EXERCISE> Starting with the line that has "K6D नियंत्रण बॉक्स" in the records below and stopping after the line that has "Sandwich restaurant", output every line exactly and nothing else; skip pictures.
THE INPUT Block Start
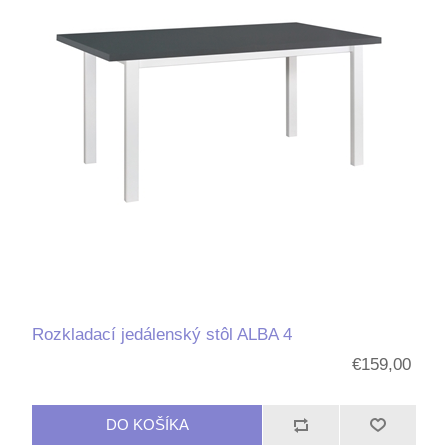
Rozkladací jedálenský stôl ALBA 4
€159,00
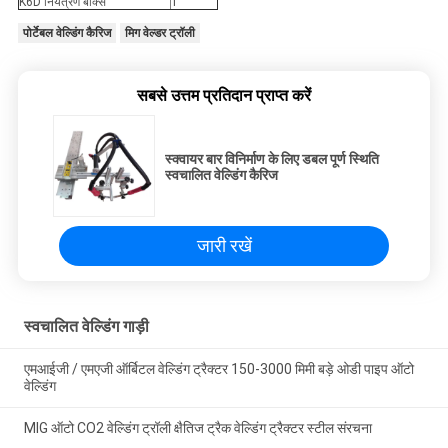
K6D नियंत्रण बॉक्स
1
पोर्टेबल वेल्डिंग कैरिज
मिग वेल्डर ट्रॉली
सबसे उत्तम प्रतिदान प्राप्त करें
स्क्वायर बार विनिर्माण के लिए डबल पूर्ण स्थिति
स्वचालित वेल्डिंग कैरिज
जारी रखें
स्वचालित वेल्डिंग गाड़ी
एमआईजी / एमएजी ऑर्बिटल वेल्डिंग ट्रैक्टर 150-3000 मिमी बड़े ओडी पाइप ऑटो
वेल्डिंग
MIG ऑटो CO2 वेल्डिंग ट्रॉली क्षैतिज ट्रैक वेल्डिंग ट्रैक्टर स्टील संरचना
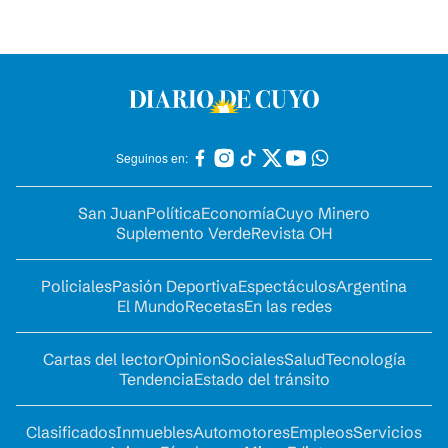
Seguinos en:
San Juan
Política
Economía
Cuyo Minero
Suplemento Verde
Revista OH
Policiales
Pasión Deportiva
Espectáculos
Argentina
El Mundo
Recetas
En las redes
Cartas del lector
Opinion
Sociales
Salud
Tecnología
Tendencia
Estado del tránsito
Clasificados
Inmuebles
Automotores
Empleos
Servicios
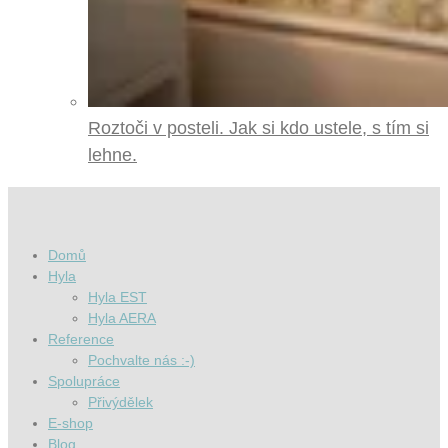
Roztoči v posteli. Jak si kdo ustele, s tím si
lehne.
Domů
Hyla
Hyla EST
Hyla AERA
Reference
Pochvalte nás :-)
Spolupráce
Přivýdělek
E-shop
Blog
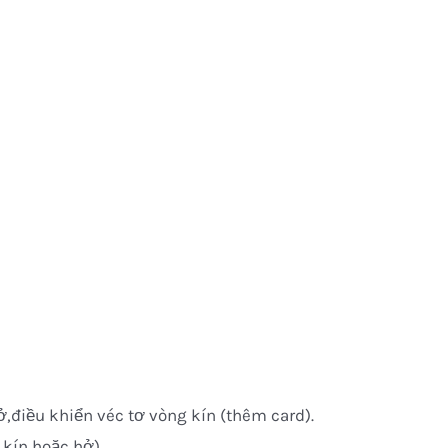
ở,điều khiển véc tơ vòng kín (thêm card).
 kín hoặc hở).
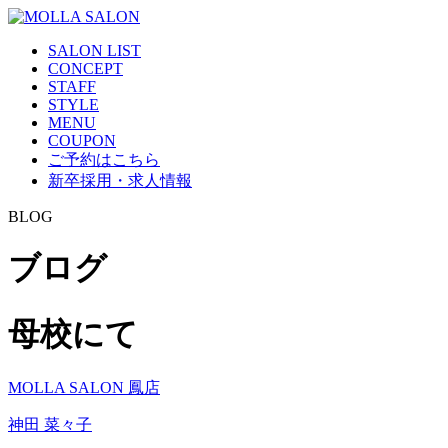
SALON LIST
CONCEPT
STAFF
STYLE
MENU
COUPON
ご予約はこちら
新卒採用・求人情報
BLOG
ブログ
母校にて
MOLLA SALON 鳳店
神田 菜々子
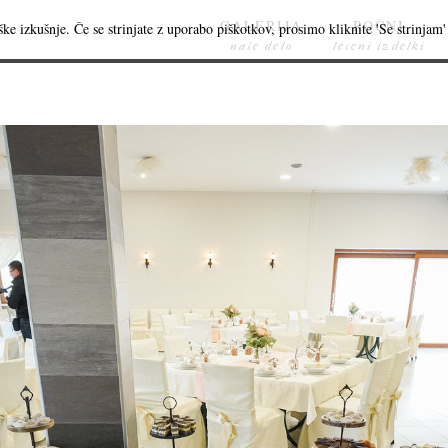
GALERIJA
ROČNI
ke izkušnje. Če se strinjate z uporabo piškotkov, prosimo kliknite 'Se strinjam' 
naše delo
leseni izdelki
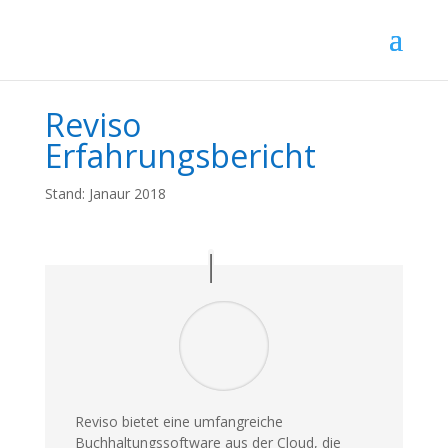
Reviso
Erfahrungsbericht
Stand: Janaur 2018
Reviso bietet eine umfangreiche
Buchhaltungssoftware aus der Cloud, die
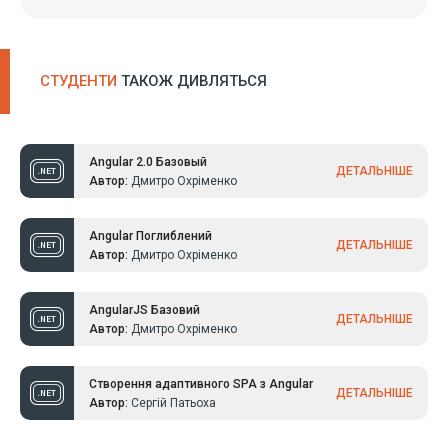
СТУДЕНТИ
ТАКОЖ ДИВЛЯТЬСЯ
Angular 2.0 Базовый
ДЕТАЛЬНІШЕ
Автор:
Дмитро Охріменко
Angular Поглиблений
ДЕТАЛЬНІШЕ
Автор:
Дмитро Охріменко
AngularJS Базовий
ДЕТАЛЬНІШЕ
Автор:
Дмитро Охріменко
Створення адаптивного SPA з Angular
ДЕТАЛЬНІШЕ
Автор:
Сергій Патьоха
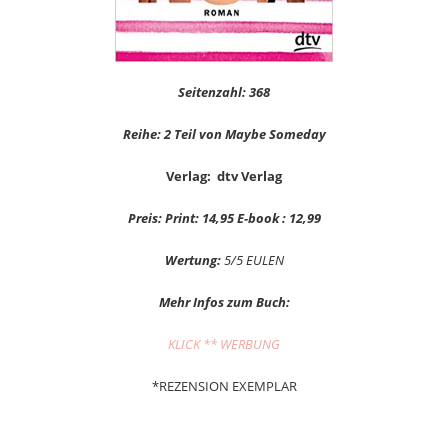
Seitenzahl: 368
Reihe: 2 Teil von Maybe Someday
Verlag: dtv Verlag
Preis: Print: 14,95 E-book : 12,99
Wertung:
5/5 EULEN
Mehr Infos zum Buch:
KLICK ** WERBUNG
*REZENSION EXEMPLAR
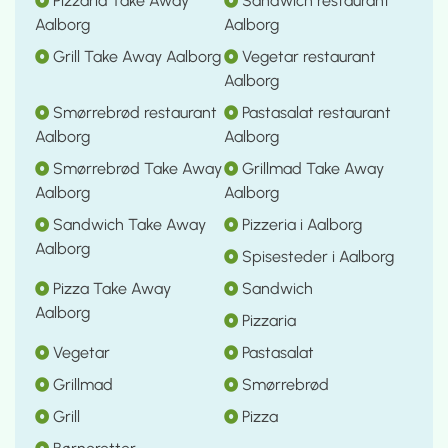
Pizzaria Take Away
Sandwich restaurant
Aalborg
Aalborg
Grill Take Away Aalborg
Vegetar restaurant
Aalborg
Smørrebrød restaurant
Pastasalat restaurant
Aalborg
Aalborg
Smørrebrød Take Away
Grillmad Take Away
Aalborg
Aalborg
Sandwich Take Away
Pizzeria i Aalborg
Aalborg
Spisesteder i Aalborg
Pizza Take Away
Sandwich
Aalborg
Pizzaria
Vegetar
Pastasalat
Grillmad
Smørrebrød
Grill
Pizza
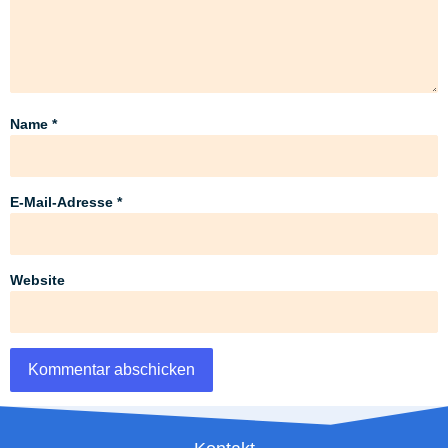
Name
*
E-Mail-Adresse
*
Website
THE INPUT Block End
SOLVED PROBLEM>
K6D नियंत्रण बॉक्स
1
पोर्टेबल वेल्डिंग कैरिज
मिग वेल्डर ट्रॉली
सबसे उत्तम प्रतिदान प्राप्त करें
स्क्वायर बार विनिर्माण के लिए डबल पूर्ण स्थिति
स्वचालित वेल्डिंग कैरिज
जारी रखें
स्वचालित वेल्डिंग गाड़ी
एमआईजी / एमएजी ऑर्बिटल वेल्डिंग ट्रैक्टर 150-3000 मिमी बड़े ओडी पाइप ऑटो
वेल्डिंग
MIG ऑटो CO2 वेल्डिंग ट्रॉली क्षैतिज ट्रैक वेल्डिंग ट्रैक्टर स्टील संरचना
Seguinos en:
San Juan
Política
Economía
Cuyo Minero
Suplemento Verde
Revista OH
Policiales
Pasión Deportiva
Espectáculos
Argentina
El Mundo
Recetas
En las redes
Cartas del lector
Opinion
Sociales
Salud
Tecnología
Tendencia
Estado del tránsito
Clasificados
Inmuebles
Automotores
Empleos
Servicios
Roztoči v posteli. Jak si kdo ustele, s tím si
lehne.
Domů
Hyla
Hyla EST
Hyla AERA
Reference
Pochvalte nás :-)
Spolupráce
Přivýdělek
E-shop
Blog
ở,điều khiển véc tơ vòng kín (thêm card).
 kín hoặc hở).
SALON LIST
CONCEPT
STAFF
STYLE
MENU
COUPON
ご予約はこちら
新卒採用・求人情報
BLOG
ブログ
母校にて
MOLLA SALON 鳳店
神田 菜々子
GALERIJA
ROČNI
ke izkušnje. Če se strinjate z uporabo piškotkov, prosimo kliknite 'Se strinjam' 
naše delo
leseni izdelki
Reviso
Erfahrungsbericht
Stand: Janaur 2018
Reviso bietet eine umfangreiche
Buchhaltungssoftware aus der Cloud, die
СТУДЕНТИ
ТАКОЖ ДИВЛЯТЬСЯ
Angular 2.0 Базовый
ДЕТАЛЬНІШЕ
Автор:
Дмитро Охріменко
Angular Поглиблений
ДЕТАЛЬНІШЕ
Автор:
Дмитро Охріменко
AngularJS Базовий
ДЕТАЛЬНІШЕ
Автор:
Дмитро Охріменко
Створення адаптивного SPA з Angular
ДЕТАЛЬНІШЕ
Автор:
Сергій Патьоха
Seitenzahl: 368
Reihe: 2 Teil von Maybe Someday
Verlag: dtv Verlag
Preis: Print: 14,95 E-book : 12,99
Wertung:
5/5 EULEN
Mehr Infos zum Buch:
KLICK ** WERBUNG
*REZENSION EXEMPLAR
Pizzaria Take Away
Sandwich restaurant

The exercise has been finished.